I need to fit logistic regression models to a dataset where infection (present/absent) is my dependent variable and neighborhood (three factors: Rich, Poor, Very Poor) my independent variable.
According to a reviewer who (as I) is not well versed in stats, one potential problem with my data is that the variable neighborhood has a quite unevenly distributed sample size for each factor, such that:
Rich = 853
Poor = 100
Very poor = 131
The reviewer suggested randomly subsetting the "Rich" group to get a sample of about 100 samples and then meet this alleged assumption of approximately equal sample sizes between groups within the same variable.
Because of the hypothesis behind our study, I need to set "Rich" as the reference category against which to compare the remaining two.
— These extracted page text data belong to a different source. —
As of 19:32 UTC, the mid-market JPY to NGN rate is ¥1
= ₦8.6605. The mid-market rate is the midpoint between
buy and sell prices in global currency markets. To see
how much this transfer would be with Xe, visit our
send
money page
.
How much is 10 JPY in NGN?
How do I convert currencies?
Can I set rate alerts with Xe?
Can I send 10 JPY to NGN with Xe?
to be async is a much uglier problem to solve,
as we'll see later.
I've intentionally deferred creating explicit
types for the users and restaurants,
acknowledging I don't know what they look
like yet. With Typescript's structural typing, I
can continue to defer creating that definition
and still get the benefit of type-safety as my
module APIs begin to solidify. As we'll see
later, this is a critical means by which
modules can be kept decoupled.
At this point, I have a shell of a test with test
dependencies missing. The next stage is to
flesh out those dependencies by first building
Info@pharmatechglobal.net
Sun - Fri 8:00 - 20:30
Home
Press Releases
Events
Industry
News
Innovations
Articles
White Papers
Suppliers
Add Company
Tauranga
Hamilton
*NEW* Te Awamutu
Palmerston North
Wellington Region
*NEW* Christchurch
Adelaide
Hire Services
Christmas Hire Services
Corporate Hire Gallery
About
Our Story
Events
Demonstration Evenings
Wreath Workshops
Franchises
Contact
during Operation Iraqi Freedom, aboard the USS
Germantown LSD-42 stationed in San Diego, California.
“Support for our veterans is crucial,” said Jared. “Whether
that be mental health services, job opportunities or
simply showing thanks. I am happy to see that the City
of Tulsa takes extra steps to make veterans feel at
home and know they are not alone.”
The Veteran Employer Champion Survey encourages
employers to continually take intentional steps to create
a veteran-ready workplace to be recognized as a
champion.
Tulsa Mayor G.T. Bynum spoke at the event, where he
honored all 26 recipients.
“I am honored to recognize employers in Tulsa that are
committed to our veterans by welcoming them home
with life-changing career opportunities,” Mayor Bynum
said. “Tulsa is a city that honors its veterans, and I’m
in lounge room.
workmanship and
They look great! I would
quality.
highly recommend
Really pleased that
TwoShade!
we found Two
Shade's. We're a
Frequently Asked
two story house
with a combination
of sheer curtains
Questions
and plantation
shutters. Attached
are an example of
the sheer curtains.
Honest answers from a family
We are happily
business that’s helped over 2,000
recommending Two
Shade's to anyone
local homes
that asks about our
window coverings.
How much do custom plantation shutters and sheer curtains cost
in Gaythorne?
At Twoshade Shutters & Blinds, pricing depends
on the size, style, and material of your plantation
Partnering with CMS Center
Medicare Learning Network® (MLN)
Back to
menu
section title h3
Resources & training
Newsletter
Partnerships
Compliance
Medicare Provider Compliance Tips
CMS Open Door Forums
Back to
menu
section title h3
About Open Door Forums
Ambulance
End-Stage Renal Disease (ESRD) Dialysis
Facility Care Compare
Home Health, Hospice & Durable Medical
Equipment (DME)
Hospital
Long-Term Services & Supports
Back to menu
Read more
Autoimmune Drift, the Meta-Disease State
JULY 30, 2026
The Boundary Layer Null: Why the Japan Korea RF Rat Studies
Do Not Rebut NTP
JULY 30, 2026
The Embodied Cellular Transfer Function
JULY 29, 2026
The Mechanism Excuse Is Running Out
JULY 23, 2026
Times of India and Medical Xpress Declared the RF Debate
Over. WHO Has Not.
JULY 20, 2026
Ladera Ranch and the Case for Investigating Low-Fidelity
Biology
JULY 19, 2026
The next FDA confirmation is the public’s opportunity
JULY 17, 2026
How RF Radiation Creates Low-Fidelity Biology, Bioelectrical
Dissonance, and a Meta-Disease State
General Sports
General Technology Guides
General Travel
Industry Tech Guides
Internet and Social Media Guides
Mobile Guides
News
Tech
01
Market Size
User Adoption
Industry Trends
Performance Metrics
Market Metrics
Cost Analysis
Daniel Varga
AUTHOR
Is the reviewer's suggestion founded? AFAIK, there's no violation of assumption whatsoever in logistic regression if the two categories of the independent variable are unbalanced, or even sparse, and no violation assumption even if it's the dependent variable.
Best Answer
You are right that logistic regression does not make any assumptions about the distribution of your independent variable. What will occur as a result of your situation is that you will have less power than if you had equal $n$s. However, reducing the $n$ in the
Rich
group will only lessen your power further. Rather, the idea is that if you had the same total $N$, but equally divided, you would have more power. Although written in a different context (viz, t-tests), you can get the general idea from my answer here: How should one interpret the comparison of means from different sample sizes?